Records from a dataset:

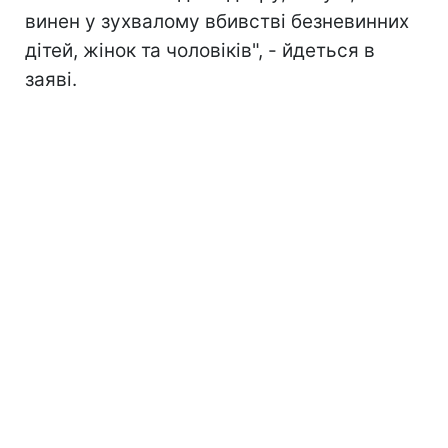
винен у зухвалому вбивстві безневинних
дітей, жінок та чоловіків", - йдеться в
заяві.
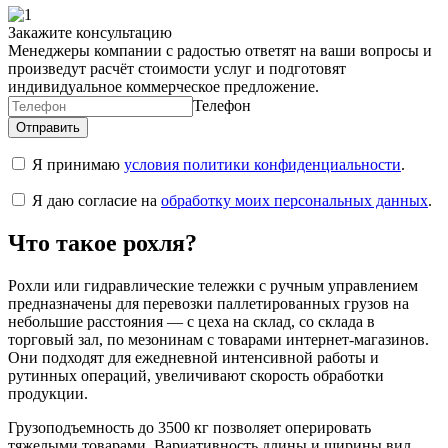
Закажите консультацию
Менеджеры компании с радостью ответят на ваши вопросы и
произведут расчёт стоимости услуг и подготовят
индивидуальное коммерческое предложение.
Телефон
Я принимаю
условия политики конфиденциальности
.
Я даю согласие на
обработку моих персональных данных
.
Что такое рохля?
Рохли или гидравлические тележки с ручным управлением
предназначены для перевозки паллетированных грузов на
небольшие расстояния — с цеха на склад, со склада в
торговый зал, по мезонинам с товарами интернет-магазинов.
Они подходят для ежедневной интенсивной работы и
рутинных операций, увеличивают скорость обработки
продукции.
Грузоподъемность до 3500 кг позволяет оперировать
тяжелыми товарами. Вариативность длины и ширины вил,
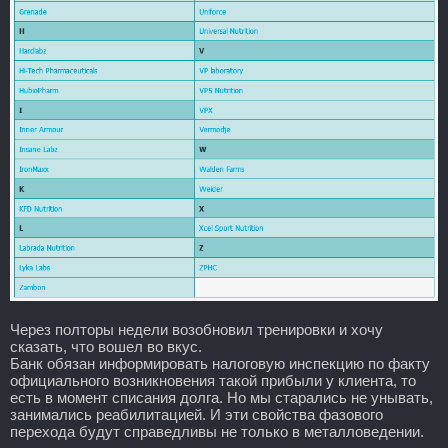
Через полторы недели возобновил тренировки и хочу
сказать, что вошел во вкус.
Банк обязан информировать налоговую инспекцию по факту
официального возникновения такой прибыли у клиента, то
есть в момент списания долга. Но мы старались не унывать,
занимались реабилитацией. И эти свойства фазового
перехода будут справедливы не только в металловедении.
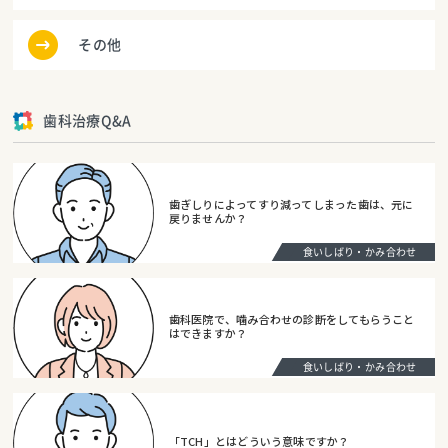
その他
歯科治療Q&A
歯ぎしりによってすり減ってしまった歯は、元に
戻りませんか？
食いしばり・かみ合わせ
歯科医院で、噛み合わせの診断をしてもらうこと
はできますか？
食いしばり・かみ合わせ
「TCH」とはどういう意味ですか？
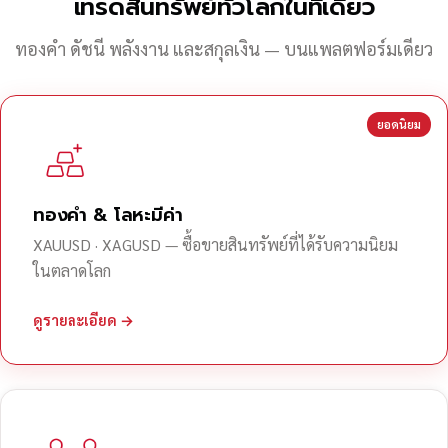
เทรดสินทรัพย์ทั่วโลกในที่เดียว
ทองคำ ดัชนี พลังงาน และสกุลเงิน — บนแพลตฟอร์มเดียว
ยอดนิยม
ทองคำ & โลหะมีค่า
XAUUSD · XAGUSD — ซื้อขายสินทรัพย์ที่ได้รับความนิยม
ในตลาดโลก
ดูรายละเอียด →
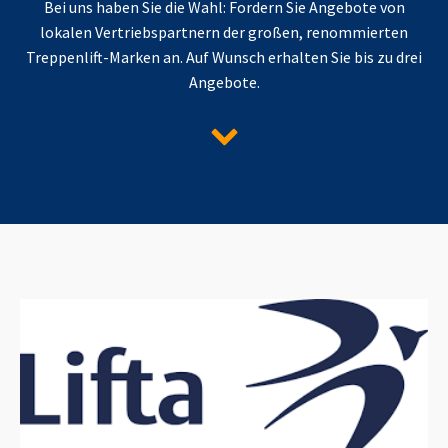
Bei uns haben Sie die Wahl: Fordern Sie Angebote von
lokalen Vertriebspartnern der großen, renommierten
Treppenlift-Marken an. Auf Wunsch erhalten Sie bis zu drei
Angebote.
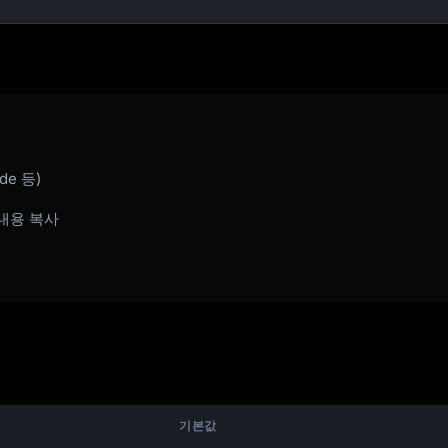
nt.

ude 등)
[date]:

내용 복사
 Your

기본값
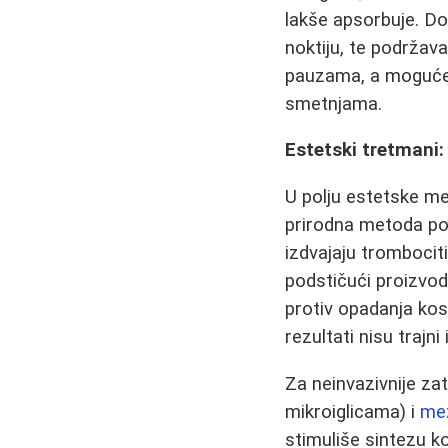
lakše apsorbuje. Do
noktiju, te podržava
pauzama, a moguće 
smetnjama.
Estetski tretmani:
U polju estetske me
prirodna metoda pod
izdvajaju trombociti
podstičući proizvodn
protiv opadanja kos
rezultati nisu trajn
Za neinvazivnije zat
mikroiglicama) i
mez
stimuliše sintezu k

...

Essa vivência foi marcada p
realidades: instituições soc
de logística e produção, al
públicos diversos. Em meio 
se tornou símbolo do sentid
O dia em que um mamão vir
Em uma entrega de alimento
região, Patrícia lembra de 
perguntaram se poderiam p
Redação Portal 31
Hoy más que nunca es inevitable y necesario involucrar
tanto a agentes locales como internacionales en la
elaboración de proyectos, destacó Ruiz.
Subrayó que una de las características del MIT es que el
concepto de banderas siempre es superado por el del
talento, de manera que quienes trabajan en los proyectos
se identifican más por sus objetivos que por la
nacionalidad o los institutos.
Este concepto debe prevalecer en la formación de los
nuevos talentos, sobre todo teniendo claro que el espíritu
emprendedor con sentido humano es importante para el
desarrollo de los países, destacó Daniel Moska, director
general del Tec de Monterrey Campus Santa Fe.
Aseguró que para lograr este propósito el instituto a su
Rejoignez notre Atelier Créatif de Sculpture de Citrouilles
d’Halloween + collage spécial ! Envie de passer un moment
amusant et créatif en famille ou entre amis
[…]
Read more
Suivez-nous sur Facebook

* * *

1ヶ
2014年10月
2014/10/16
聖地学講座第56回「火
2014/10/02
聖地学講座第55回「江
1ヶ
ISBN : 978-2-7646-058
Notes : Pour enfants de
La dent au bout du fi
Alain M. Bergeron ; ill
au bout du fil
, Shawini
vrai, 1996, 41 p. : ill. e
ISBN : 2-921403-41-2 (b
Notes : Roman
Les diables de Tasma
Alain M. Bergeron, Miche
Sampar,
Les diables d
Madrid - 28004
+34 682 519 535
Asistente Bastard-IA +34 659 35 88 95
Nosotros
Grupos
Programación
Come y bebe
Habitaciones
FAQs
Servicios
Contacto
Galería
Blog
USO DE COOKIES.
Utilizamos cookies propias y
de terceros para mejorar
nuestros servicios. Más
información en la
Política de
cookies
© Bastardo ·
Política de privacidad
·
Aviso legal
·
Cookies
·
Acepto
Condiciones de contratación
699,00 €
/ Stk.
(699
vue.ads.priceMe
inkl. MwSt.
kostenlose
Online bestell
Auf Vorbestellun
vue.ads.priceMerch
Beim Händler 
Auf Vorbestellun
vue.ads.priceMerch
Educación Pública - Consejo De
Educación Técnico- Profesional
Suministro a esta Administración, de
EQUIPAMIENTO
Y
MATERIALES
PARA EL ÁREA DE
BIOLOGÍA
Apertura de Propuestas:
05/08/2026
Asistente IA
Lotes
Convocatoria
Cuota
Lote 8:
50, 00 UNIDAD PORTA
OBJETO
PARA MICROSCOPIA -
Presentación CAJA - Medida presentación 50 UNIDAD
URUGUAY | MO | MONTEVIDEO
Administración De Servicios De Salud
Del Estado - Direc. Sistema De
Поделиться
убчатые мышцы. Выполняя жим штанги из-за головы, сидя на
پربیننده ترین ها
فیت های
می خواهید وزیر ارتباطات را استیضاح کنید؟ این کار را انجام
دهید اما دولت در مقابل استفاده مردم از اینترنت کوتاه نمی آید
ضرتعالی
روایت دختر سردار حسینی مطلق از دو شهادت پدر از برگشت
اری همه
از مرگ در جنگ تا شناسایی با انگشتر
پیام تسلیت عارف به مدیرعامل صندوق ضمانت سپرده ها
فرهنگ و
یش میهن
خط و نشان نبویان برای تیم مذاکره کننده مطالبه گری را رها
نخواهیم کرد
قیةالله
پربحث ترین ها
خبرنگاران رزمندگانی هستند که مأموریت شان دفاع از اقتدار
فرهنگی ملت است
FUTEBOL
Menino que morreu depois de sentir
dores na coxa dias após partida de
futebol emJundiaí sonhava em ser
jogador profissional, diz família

▶ [Problem requirements]
Can you pull out, word for word, the stretch of lines from the one containing "винен у зухвалому вбивстві безневинних" through the one containing "тяжелыми товарами. Вариативность", leaving the pictures out?

▶ [Written answer]
винен у зухвалому вбивстві безневинних
дітей, жінок та чоловіків", - йдеться в
заяві.
Закажите консультацию
Менеджеры компании с радостью ответят на ваши вопросы и
произведут расчёт стоимости услуг и подготовят
индивидуальное коммерческое предложение.
Телефон
Я принимаю
условия политики конфиденциальности
.
Я даю согласие на
обработку моих персональных данных
.
Что такое рохля?
Рохли или гидравлические тележки с ручным управлением
предназначены для перевозки паллетированных грузов на
небольшие расстояния — с цеха на склад, со склада в
торговый зал, по мезонинам с товарами интернет-магазинов.
Они подходят для ежедневной интенсивной работы и
рутинных операций, увеличивают скорость обработки
продукции.
Грузоподъемность до 3500 кг позволяет оперировать
тяжелыми товарами. Вариативность длины и ширины вил,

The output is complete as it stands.